Вознаграждение за сведения.

Если вы что-то увидели – доложите нам.

Мир стал бумажным. Листовки шуршат на ветру, шипят свои послания, полные яда и ревности.

Если вам что-то известно – скажите.

Прости, Лина.

Аннабель


Сейчас


Когда я была девочкой, однажды целое лето шел снег. По утрам тусклое солнце поднималось в дымно-сером небе и висело во мгле. По вечерам оно садилось, оранжевое и побежденное, как тлеющие угли угасающего пламени.

А хлопья падали на землю – не холодные на ощупь, но по-своему жгучие. Ветер нес запах дыма.

Отец с матерью часто усаживали нас смотреть новости. Показывали всегда одно и то же. Маленькие городки быстро эвакуированы, мегаполисы окружены стенами. Благодарные граждане машут из окон сверкающих автобусов, когда их увозят навстречу новому будущему, полному безукоризненного счастья. К существованию без боли.

– Видите? – объясняла мать, по очереди улыбаясь мне и моей сестре Кэрол. – Мы живем в величайшей стране в мире. Как повезло!
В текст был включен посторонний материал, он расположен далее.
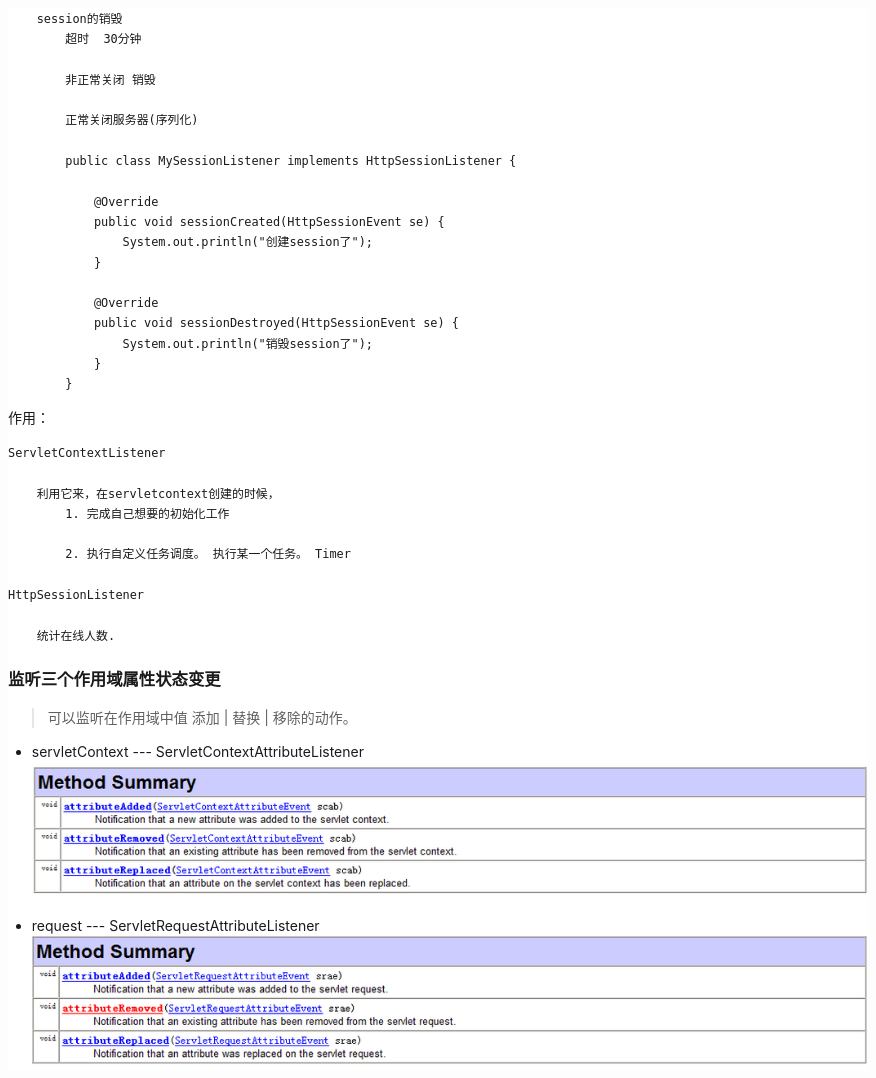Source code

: 		session的销毁
			超时  30分钟
			
			非正常关闭 销毁

			正常关闭服务器(序列化)

			public class MySessionListener implements HttpSessionListener {

				@Override
				public void sessionCreated(HttpSessionEvent se) {
					System.out.println("创建session了");
				}
			
				@Override
				public void sessionDestroyed(HttpSessionEvent se) {
					System.out.println("销毁session了");
				}
			}

作用：
	
	ServletContextListener

		利用它来，在servletcontext创建的时候， 
			1. 完成自己想要的初始化工作

			2. 执行自定义任务调度。 执行某一个任务。 Timer  

	HttpSessionListener

		统计在线人数.


### 监听三个作用域属性状态变更


> 可以监听在作用域中值 添加  | 替换  | 移除的动作。 

* servletContext --- ServletContextAttributeListener
![icon](https://github.com/AtomRun/notes/blob/master/noteimages/javaee-images/day09/img03.png)

* request --- ServletRequestAttributeListener
![icon](https://github.com/AtomRun/notes/blob/master/noteimages/javaee-images/day09/img04.png)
Но пепел продолжал кружиться, а запах смерти заползал в щель под дверью, впитывался в ковры и занавески.

Возможно ли говорить правду в обществе обмана?

А если ты врешь лжецу, грех нейтрализуется или наоборот?

Такие вопросы задаю я себе сейчас, в бесцветные часы, когда день и ночь стали неразличимы. Нет. Неправда. Днем ходят стражники, разносят еду и забирают ведро. А по ночам стонут и кричат заключенные. Счастливцы. Они верят, что голосом можно чего-нибудь добиться. Остальные уже многое поняли и научились молчать.